When I went through my last heartbreak, almost two full years ago now, I vowed to myself that I’d try to be a more positive person. I didn’t want to feel sad anymore. I didn’t want to hurt myself anymore by flaming insecurities and little self respect. I wanted to look in the mirror and love my body, my face, everything, despite the flaws.
I’ve been somewhat successful at these goals. But for the most part, how I feel is in flux.
I can tell by scrolling through my instagram when I was in a particularly healthy and positive self-love stage. My yoga pictures are beautiful. My face is confident in them, as if I know that my body is a beautiful extension of my soul. There’s a gleam in my eyes in certain pictures, and it’s because I really felt not only beautiful, but whole.
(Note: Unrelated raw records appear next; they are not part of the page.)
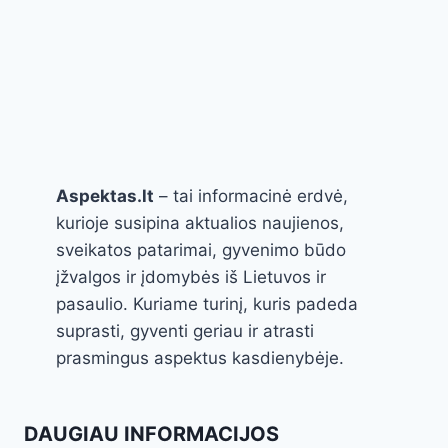
Aspektas.lt
– tai informacinė erdvė,
kurioje susipina aktualios naujienos,
sveikatos patarimai, gyvenimo būdo
įžvalgos ir įdomybės iš Lietuvos ir
pasaulio. Kuriame turinį, kuris padeda
suprasti, gyventi geriau ir atrasti
prasmingus aspektus kasdienybėje.
DAUGIAU INFORMACIJOS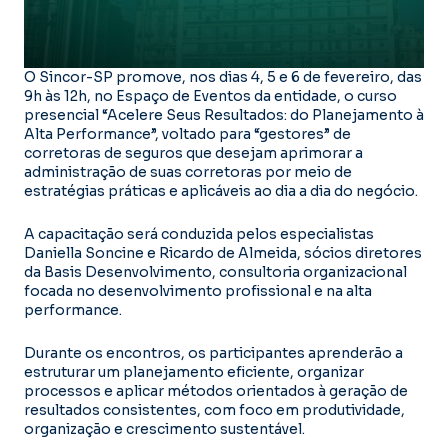
O Sincor-SP promove, nos dias 4, 5 e 6 de fevereiro, das
9h às 12h, no Espaço de Eventos da entidade, o curso
presencial “Acelere Seus Resultados: do Planejamento à
Alta Performance”, voltado para “gestores” de
corretoras de seguros que desejam aprimorar a
administração de suas corretoras por meio de
estratégias práticas e aplicáveis ao dia a dia do negócio.
A capacitação será conduzida pelos especialistas
Daniella Soncine e Ricardo de Almeida, sócios diretores
da Basis Desenvolvimento, consultoria organizacional
focada no desenvolvimento profissional e na alta
performance.
Durante os encontros, os participantes aprenderão a
estruturar um planejamento eficiente, organizar
processos e aplicar métodos orientados à geração de
resultados consistentes, com foco em produtividade,
organização e crescimento sustentável.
I felt completely at peace with who I am, flaws and all, body and mind.
Those moments are rare. But the fact that they exist, I’ve realized, is a beautiful thing.
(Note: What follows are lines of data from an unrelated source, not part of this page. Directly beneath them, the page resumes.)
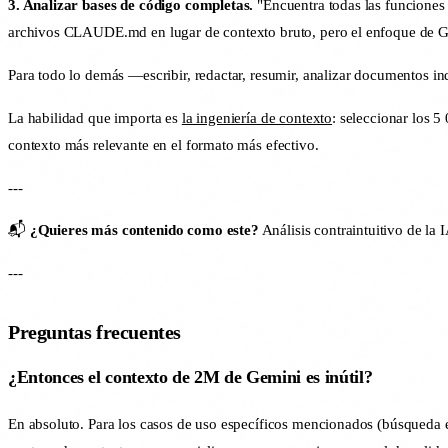
3. Analizar bases de código completas.
"Encuentra todas las funciones 
archivos CLAUDE.md en lugar de contexto bruto, pero el enfoque de G
Para todo lo demás —escribir, redactar, resumir, analizar documentos in
La habilidad que importa es
la ingeniería de contexto
: seleccionar los 5
contexto más relevante en el formato más efectivo.
---
📬
¿Quieres más contenido como este?
Análisis contraintuitivo de la 
---
Preguntas frecuentes
¿Entonces el contexto de 2M de Gemini es inútil?
En absoluto. Para los casos de uso específicos mencionados (búsqueda e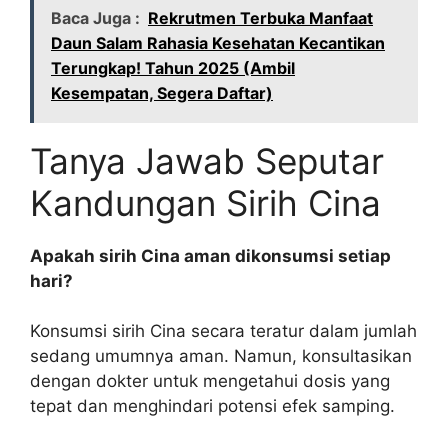
Baca Juga :
Rekrutmen Terbuka Manfaat
Daun Salam Rahasia Kesehatan Kecantikan
Terungkap! Tahun 2025 (Ambil
Kesempatan, Segera Daftar)
Tanya Jawab Seputar
Kandungan Sirih Cina
Apakah sirih Cina aman dikonsumsi setiap
hari?
Konsumsi sirih Cina secara teratur dalam jumlah
sedang umumnya aman. Namun, konsultasikan
dengan dokter untuk mengetahui dosis yang
tepat dan menghindari potensi efek samping.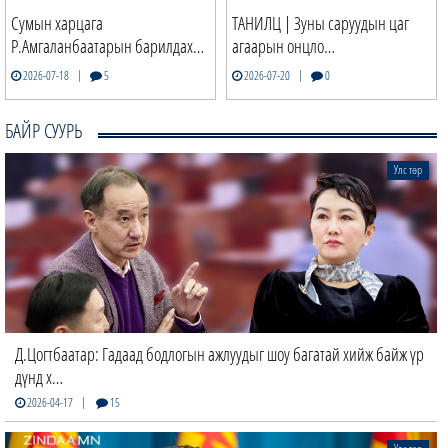
Сумын харцага
ТАНИЛЦ | Зуны саруудын цаг
Р.Амгаланбаатарын барилдах…
агаарын онцло…
|
|
2026-07-18
5
2026-07-20
0
БАЙР СУУРЬ
Улс төр
Д.Цогтбаатар: Гадаад бодлогын ажлуудыг шоу багатай хийж байж үр
дүнд х…
|
2026-04-17
15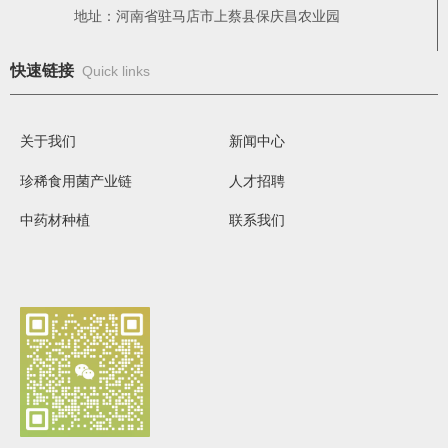
地址：河南省驻马店市上蔡县保庆昌农业园
快速链接
Quick links
关于我们
新闻中心
珍稀食用菌产业链
人才招聘
中药材种植
联系我们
I think the issue is that I strive far too much to have these moments daily. I look for them. I, in some ways, expect myself to find them. My anxiety pushes me to do everything possible in one day, and when I feel exhausted at the end of the day rather than fulfilled, there’s a deep sadness that comes over me. Here’s the truth: not every day is great. There are days when things and/or people don’t impress me in a major way. I have lackluster days. And I have days that are so dark I shock myself with the questions I ask internally. ‘What is the meaning of life’ isn’t an uncommon question for me. Sadness sits like a cloak over me on most days.
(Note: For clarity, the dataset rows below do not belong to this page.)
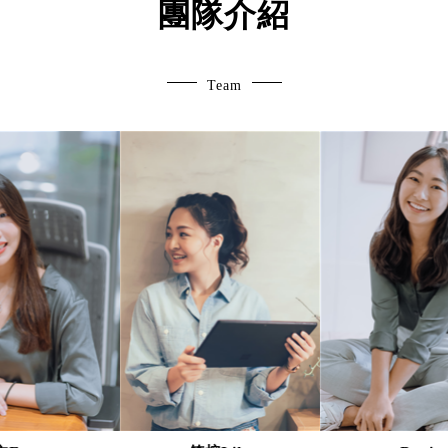
團隊介紹
Team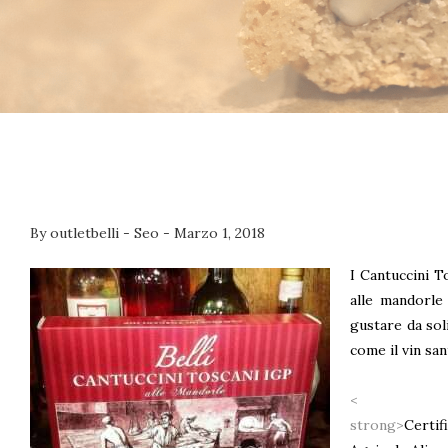
By
outletbelli
-
Seo
-
Marzo 1, 2018
I Cantuccini T
alle mandorle
gustare da soli
come il vin san
<
strong>
Certif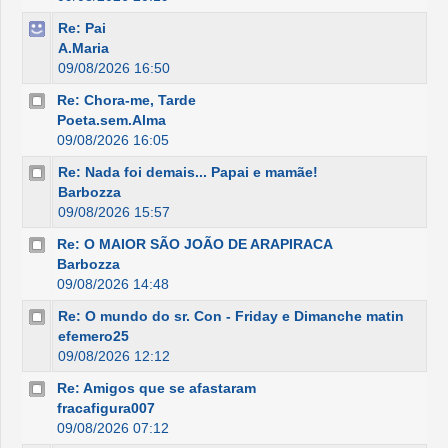
Re: Pai
A.Maria
09/08/2026 16:50
Re: Chora-me, Tarde
Poeta.sem.Alma
09/08/2026 16:05
Re: Nada foi demais... Papai e mamãe!
Barbozza
09/08/2026 15:57
Re: O MAIOR SÃO JOÃO DE ARAPIRACA
Barbozza
09/08/2026 14:48
Re: O mundo do sr. Con - Friday e Dimanche matin
efemero25
09/08/2026 12:12
Re: Amigos que se afastaram
fracafigura007
09/08/2026 07:12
But I think I need to let go of this overwhelming sense of urgency to shake this sadness off. I feel like a failure when I’m sad and I try to fix the sadness by getting more work done, checking things off of my ‘to-do.’ I still go to sleep in a dark haze. I need to let myself feel. Striving for happiness and positivity is not a bad thing. In fact, I still aim for that. But I am a writer and I possess a soul that sometimes feeds off of the dark moments. I need to feel the sadness in order to feel the happiness.